## Esercizi
1) Elenca tutte le persone citate per nome nell'articolo su Marquez.
2) Riassumi in due frasi l'articolo su Marquez.
3) Indica la causa del ritiro di Marquez a Silverstone secondo l'articolo su Marquez.

MotoGP, Marquez: «Ormai siamo veloci ovunque, anche a Misano»

Marc Marquez
@Honda ProRacing

Marc Marquez perde il grande rivale Rossi per forfait, e punta a vincere. L’obiettivo è riprendersi la leadership nel Mondiale: «Silverstone è passata, a Misano competitivi»

Marc Marquez si era sforzato di trovare energia positiva anche dopo l’improvviso ritiro per la rottura del motore avvenuta a Silverstone, due settimane fa, pur di non perdere l’ottimismo che da sempre contraddistingue la sua mentalità. Figurarsi quanto possa averlo aiutato a ritrovare questa fiducia nel futuro la notizia che uno dei rivali per la corsa al titolo mondiale (il suo rivale numero uno per eccellenza, aldilà della classifica) sarà costretto ad accumulare un po’ di “zeri” consecutivi. Marquez viaggia verso Misano con la consapevolezza che la MotoGP 2017 è ormai una questione a tre, tra lui, Vinales e quel Dovizioso che ha giovato del suo passaggio a vuoto in Gran Bretagna per detronizzarlo dalla vetta iridata; ora, lui che è il Campione in carica, arriva sulla pista della penisola italiana per difendersi dai rivali, mirando ad un colpo grosso in quella che è la “casa” di Rossi, ‘Dovi’ e Ducati. «La gara di Silverstone è passata e ora siamo concentrati per fare una grande prestazione nel weekend a Misano – annuncia il numero 93 – Cercheremo di andare il più forte possibile, la vittoria non è l’unico obiettivo ma dobbiamo essere pronti a lottare per ottenerla se ne avremo l’opportunità. Lavoreremo per ottenere il miglior risultato possibile».

## Dati grezzi
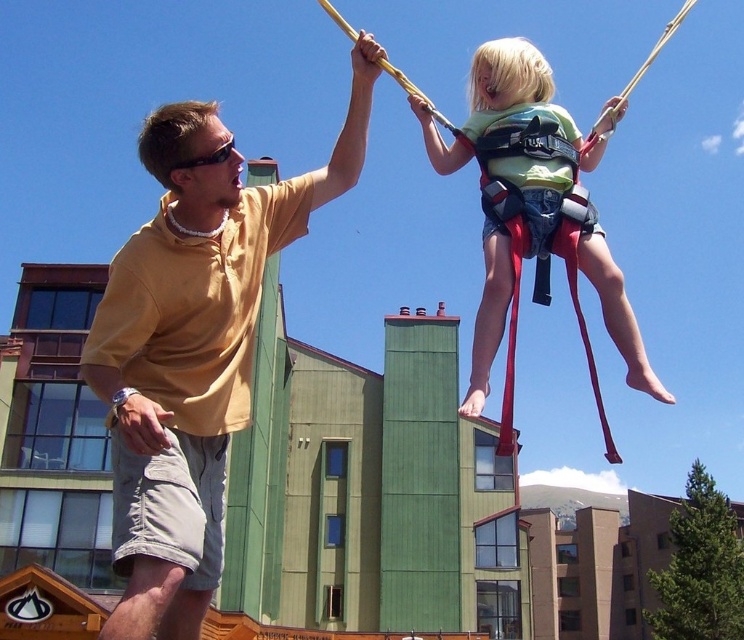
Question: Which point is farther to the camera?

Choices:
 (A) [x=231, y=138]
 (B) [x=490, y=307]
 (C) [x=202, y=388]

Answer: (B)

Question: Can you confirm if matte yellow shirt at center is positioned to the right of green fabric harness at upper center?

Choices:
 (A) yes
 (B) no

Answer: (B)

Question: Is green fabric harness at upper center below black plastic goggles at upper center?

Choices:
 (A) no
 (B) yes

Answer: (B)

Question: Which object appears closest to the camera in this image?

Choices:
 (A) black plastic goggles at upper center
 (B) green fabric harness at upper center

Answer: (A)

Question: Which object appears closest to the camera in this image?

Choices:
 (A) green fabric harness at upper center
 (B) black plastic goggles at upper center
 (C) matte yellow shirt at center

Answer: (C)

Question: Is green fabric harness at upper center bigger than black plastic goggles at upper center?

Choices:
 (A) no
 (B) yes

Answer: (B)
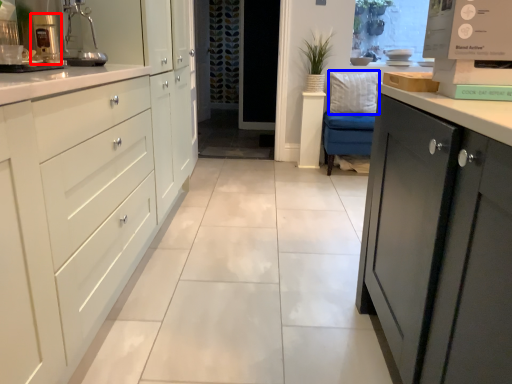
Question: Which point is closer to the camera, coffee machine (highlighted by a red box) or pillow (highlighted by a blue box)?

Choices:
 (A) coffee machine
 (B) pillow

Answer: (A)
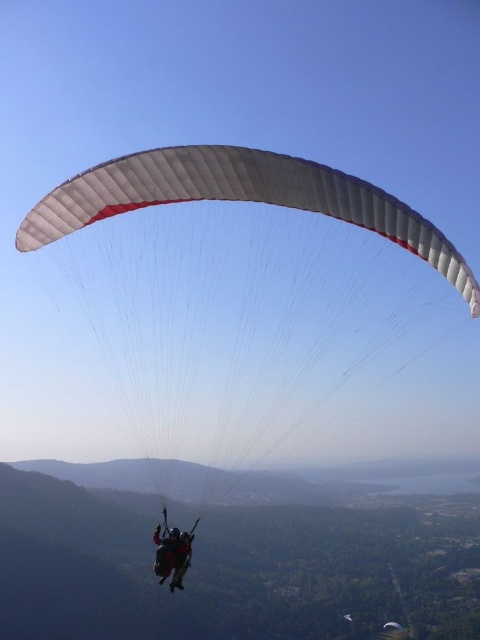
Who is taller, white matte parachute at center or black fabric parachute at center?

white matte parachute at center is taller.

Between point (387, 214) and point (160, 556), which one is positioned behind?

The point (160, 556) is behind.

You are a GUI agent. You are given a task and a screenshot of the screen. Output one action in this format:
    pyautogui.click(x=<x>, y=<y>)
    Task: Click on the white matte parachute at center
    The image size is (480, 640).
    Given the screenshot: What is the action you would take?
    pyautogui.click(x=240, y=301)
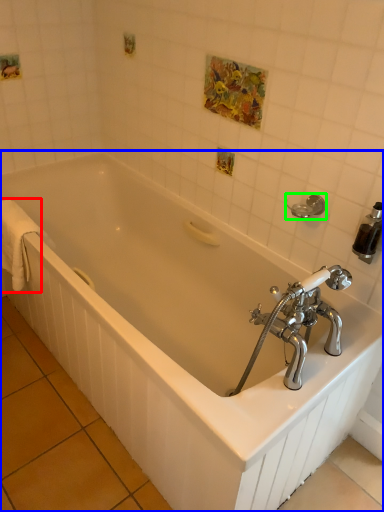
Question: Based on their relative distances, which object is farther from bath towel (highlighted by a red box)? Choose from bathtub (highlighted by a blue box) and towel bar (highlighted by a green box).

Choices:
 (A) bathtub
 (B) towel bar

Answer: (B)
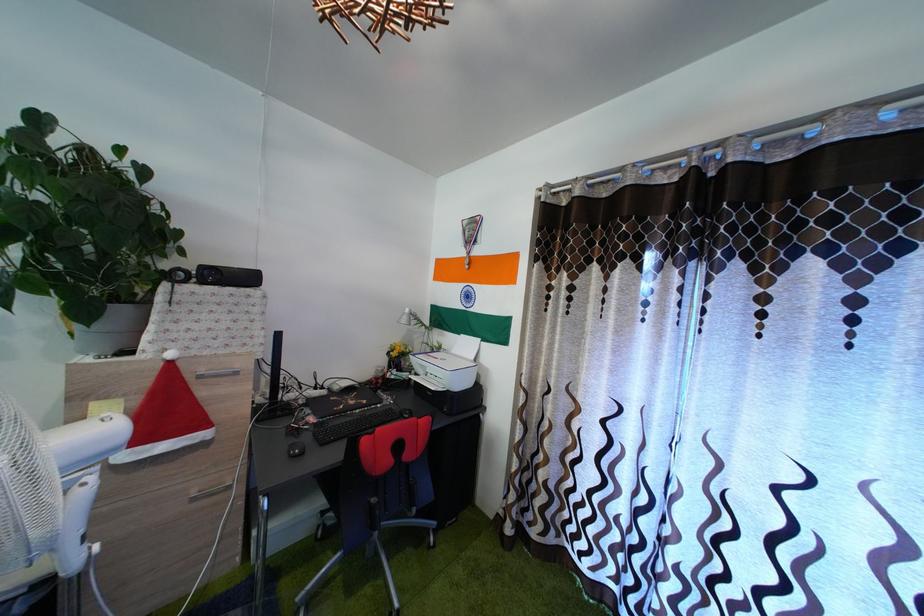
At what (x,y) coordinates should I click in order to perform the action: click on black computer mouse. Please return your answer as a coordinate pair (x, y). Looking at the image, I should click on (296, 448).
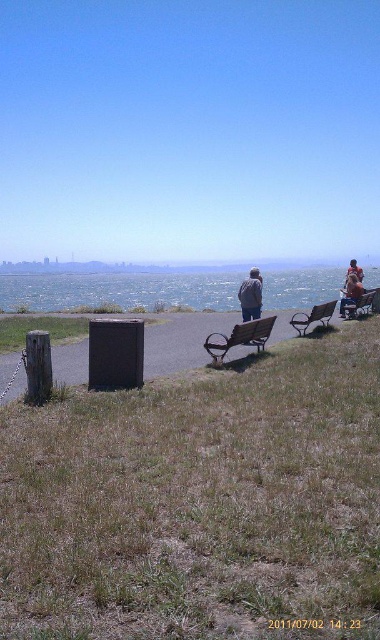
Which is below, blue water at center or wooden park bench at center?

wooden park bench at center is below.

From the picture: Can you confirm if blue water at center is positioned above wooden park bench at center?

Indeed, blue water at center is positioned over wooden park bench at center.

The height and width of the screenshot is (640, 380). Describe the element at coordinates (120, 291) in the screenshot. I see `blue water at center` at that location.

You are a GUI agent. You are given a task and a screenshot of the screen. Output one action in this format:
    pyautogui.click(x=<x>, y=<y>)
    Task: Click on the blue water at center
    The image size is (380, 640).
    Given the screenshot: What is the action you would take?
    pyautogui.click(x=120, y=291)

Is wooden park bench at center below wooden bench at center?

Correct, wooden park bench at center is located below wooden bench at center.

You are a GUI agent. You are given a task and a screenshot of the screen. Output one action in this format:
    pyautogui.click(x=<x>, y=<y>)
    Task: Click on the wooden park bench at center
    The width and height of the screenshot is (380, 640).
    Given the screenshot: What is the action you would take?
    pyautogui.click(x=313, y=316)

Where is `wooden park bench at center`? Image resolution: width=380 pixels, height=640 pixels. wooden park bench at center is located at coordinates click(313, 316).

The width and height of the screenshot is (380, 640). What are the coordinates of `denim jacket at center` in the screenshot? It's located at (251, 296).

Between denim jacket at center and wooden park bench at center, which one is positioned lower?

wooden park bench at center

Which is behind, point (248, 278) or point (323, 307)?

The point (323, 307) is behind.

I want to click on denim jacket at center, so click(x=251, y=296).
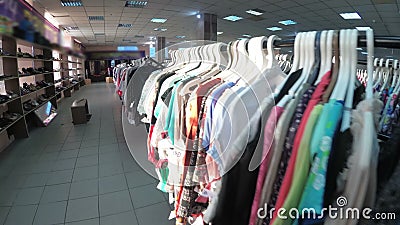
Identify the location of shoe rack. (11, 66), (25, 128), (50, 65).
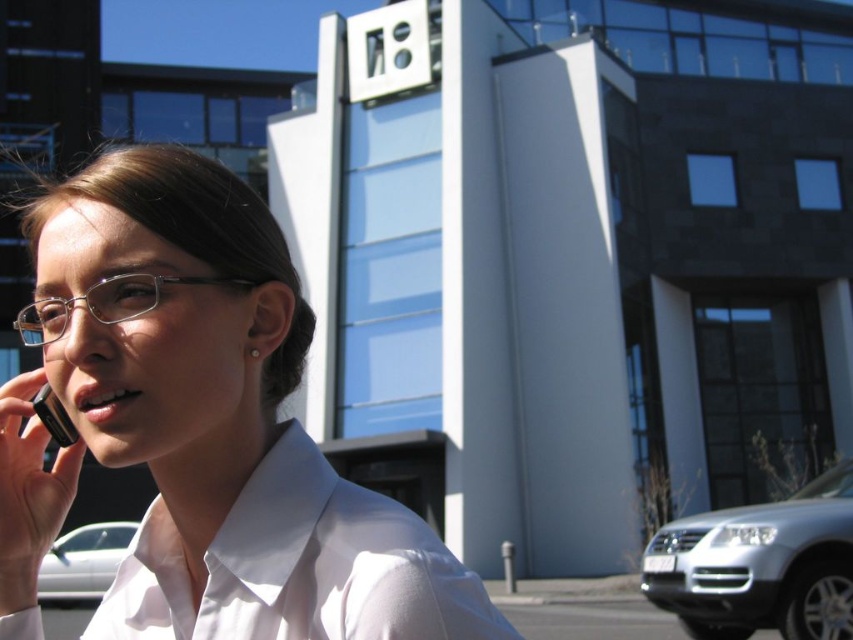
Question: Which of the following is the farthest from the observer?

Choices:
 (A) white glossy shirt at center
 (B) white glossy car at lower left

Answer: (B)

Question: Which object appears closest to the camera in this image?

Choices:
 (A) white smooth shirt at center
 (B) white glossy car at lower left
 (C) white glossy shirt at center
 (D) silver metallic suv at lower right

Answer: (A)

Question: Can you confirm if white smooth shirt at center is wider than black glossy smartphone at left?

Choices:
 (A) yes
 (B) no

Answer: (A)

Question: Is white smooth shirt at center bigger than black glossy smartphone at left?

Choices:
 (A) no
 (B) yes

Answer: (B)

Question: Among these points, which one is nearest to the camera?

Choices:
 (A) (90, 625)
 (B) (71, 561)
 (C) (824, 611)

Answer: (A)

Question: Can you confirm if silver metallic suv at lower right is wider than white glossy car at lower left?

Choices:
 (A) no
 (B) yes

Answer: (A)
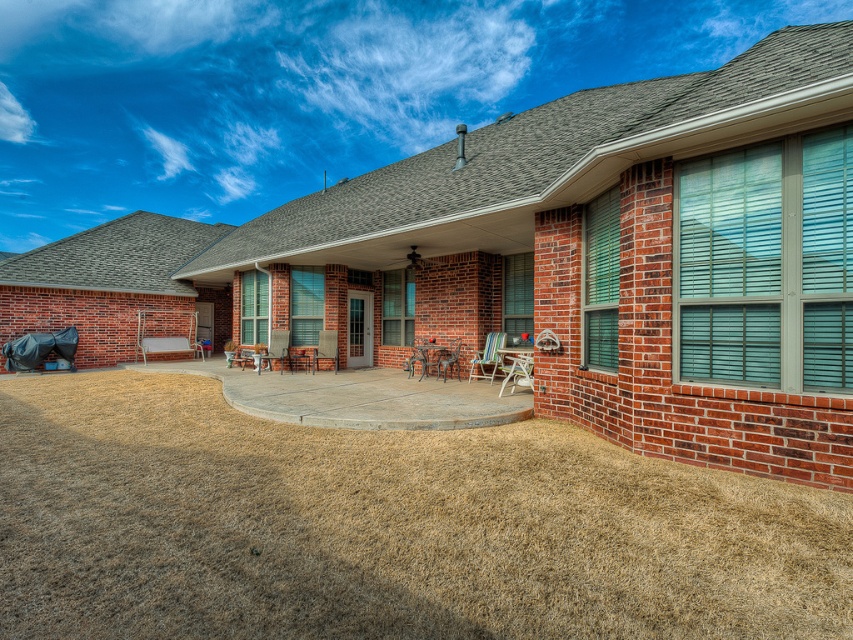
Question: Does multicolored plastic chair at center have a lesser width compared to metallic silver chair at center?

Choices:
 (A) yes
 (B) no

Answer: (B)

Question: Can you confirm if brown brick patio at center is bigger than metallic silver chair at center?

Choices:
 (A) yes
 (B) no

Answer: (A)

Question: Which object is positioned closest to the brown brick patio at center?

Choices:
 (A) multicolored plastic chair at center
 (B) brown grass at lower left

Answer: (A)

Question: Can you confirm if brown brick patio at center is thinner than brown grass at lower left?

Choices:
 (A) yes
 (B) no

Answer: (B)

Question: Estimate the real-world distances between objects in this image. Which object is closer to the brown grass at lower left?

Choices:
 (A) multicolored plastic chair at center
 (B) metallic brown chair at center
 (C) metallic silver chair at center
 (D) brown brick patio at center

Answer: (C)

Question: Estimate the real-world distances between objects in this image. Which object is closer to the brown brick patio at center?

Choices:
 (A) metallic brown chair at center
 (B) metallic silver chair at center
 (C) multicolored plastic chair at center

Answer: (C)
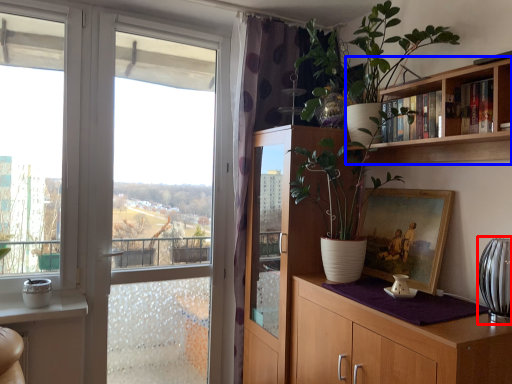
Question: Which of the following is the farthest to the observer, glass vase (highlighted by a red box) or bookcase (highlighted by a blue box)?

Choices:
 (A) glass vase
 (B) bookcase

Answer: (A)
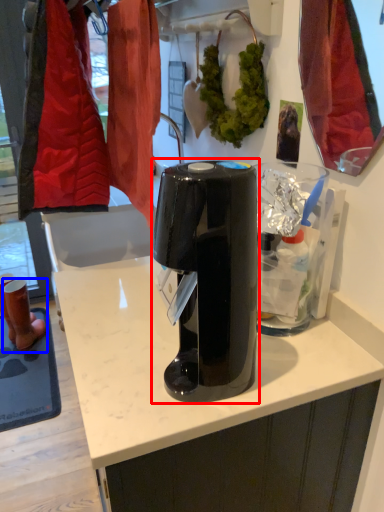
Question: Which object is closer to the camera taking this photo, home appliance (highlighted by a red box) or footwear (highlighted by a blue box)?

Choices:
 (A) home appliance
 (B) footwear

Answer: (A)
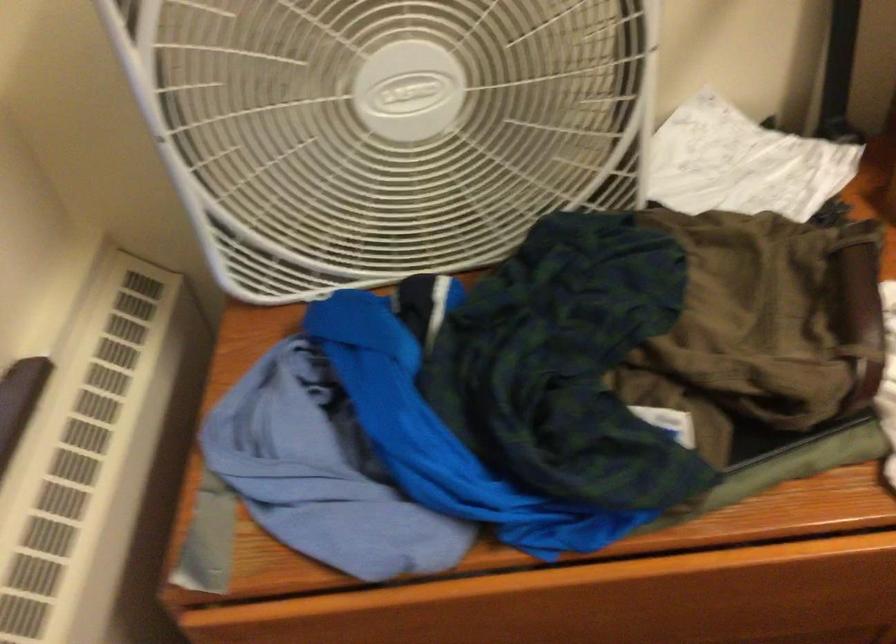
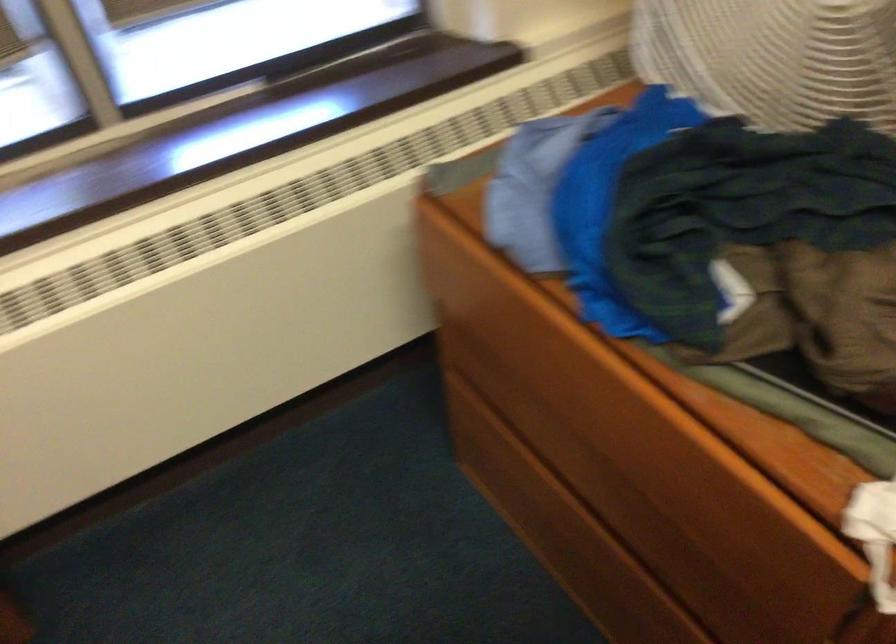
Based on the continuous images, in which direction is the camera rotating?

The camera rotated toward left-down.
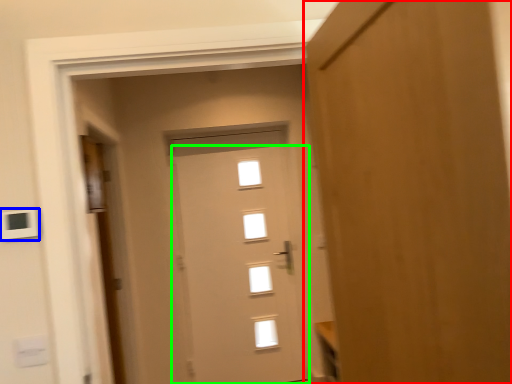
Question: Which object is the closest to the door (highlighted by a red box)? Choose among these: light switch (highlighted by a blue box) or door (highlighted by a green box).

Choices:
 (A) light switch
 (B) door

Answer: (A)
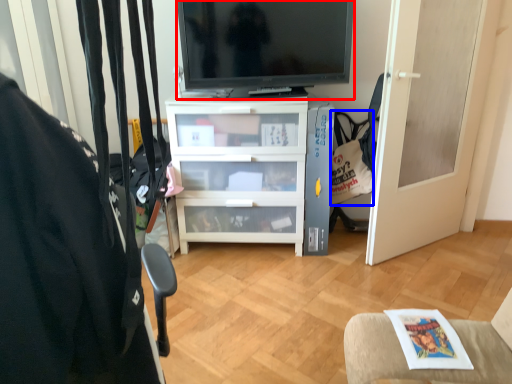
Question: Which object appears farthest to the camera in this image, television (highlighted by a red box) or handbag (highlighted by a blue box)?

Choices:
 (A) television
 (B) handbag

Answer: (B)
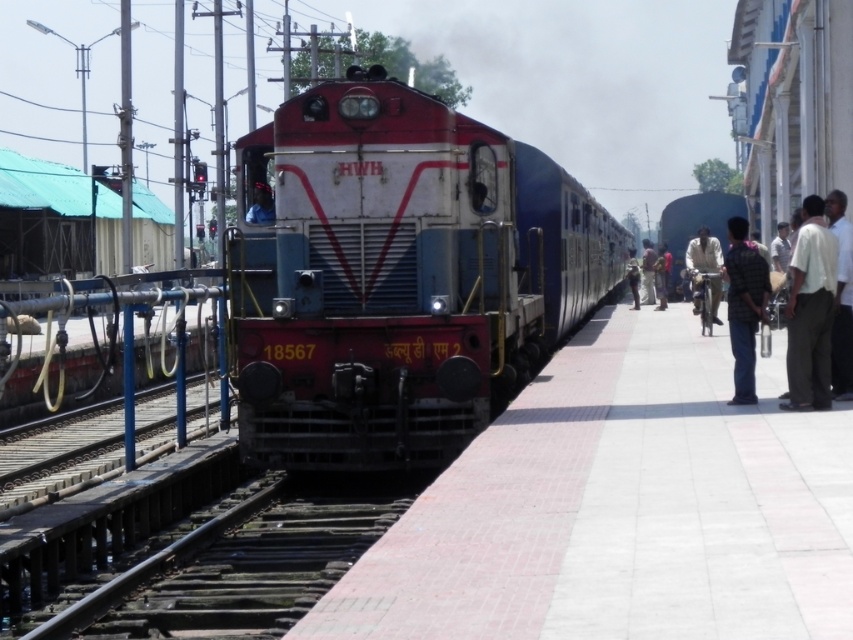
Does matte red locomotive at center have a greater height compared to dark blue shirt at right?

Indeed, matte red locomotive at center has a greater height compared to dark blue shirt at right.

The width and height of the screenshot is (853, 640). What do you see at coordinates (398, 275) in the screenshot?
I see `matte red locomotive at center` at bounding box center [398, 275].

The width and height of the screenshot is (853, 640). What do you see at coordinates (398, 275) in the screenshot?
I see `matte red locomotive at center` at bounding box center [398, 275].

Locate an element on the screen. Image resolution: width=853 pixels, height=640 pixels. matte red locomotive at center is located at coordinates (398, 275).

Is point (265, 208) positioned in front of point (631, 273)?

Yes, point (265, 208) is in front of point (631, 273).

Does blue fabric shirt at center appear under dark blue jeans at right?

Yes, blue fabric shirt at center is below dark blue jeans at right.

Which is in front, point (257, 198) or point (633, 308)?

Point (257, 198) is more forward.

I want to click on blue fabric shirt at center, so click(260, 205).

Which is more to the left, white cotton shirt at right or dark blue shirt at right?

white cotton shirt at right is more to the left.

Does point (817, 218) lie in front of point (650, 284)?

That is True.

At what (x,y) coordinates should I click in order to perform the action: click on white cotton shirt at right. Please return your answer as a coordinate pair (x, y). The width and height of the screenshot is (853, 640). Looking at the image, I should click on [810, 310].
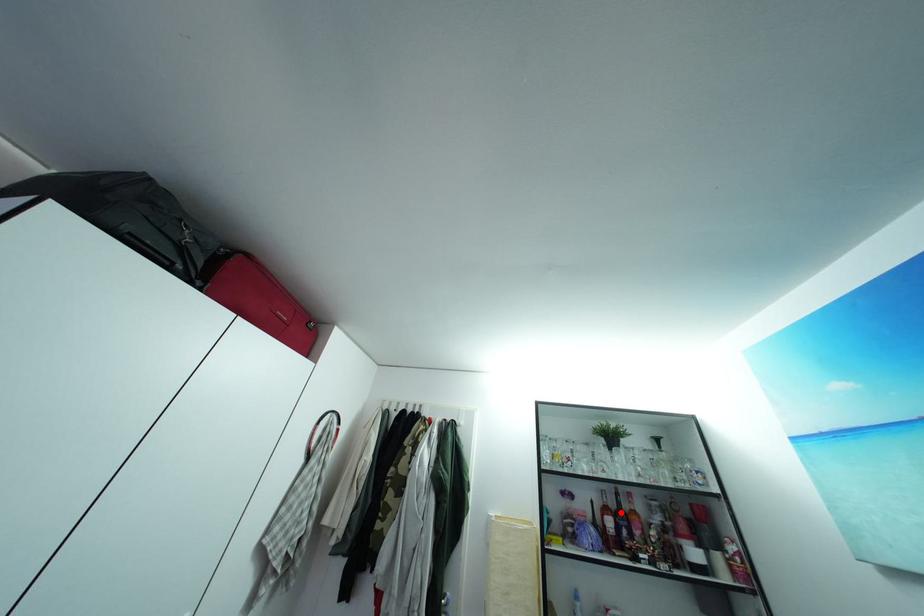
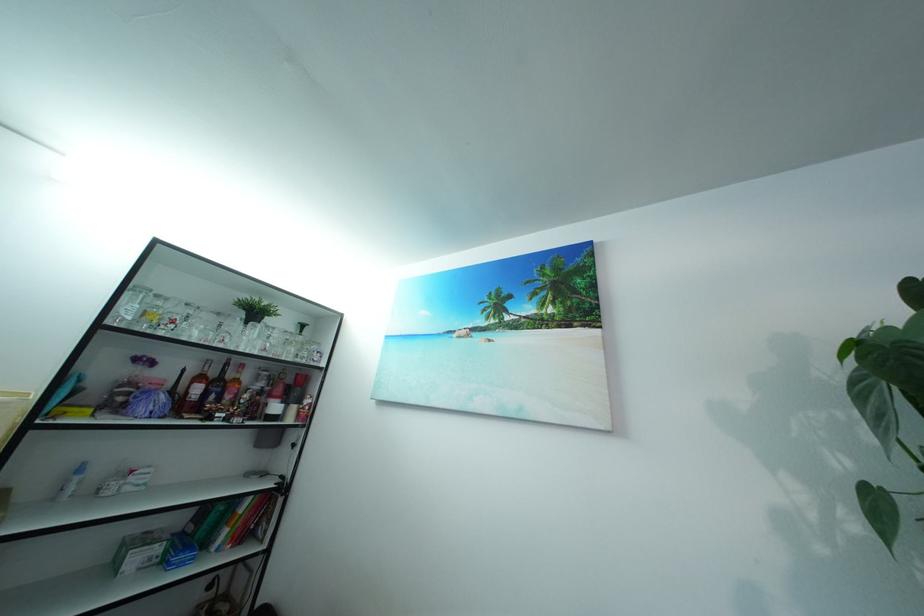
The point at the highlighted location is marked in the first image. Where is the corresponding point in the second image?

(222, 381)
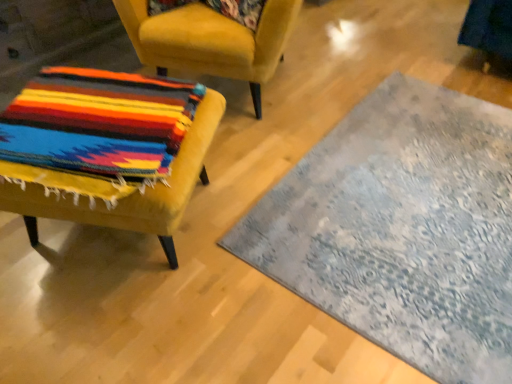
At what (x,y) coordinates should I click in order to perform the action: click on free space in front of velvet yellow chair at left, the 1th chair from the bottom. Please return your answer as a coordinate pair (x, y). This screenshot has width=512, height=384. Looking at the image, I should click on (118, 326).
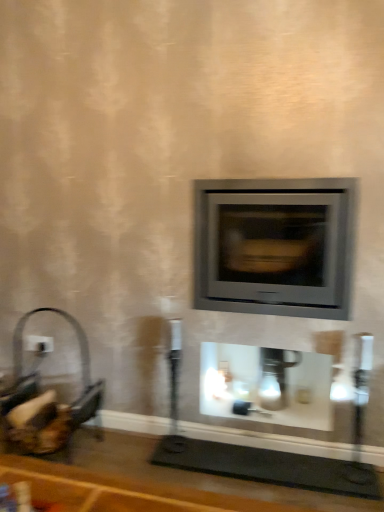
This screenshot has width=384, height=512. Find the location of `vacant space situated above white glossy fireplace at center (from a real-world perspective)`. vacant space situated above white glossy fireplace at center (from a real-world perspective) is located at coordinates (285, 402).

## Elenco risposte
1) Marc Marquez, Rossi, Vinales, Dovizioso

2) Dopo il ritiro a Silverstone per la rottura del motore, Marquez arriva a Misano con l'obiettivo di riprendersi la leadership del Mondiale, ormai conteso tra lui, Vinales e Dovizioso, mentre Rossi è fuori per forfait. Marquez dichiara di essere concentrato su una grande prestazione e pronto a lottare per la vittoria se ne avrà l'opportunità.

3) La rottura del motore.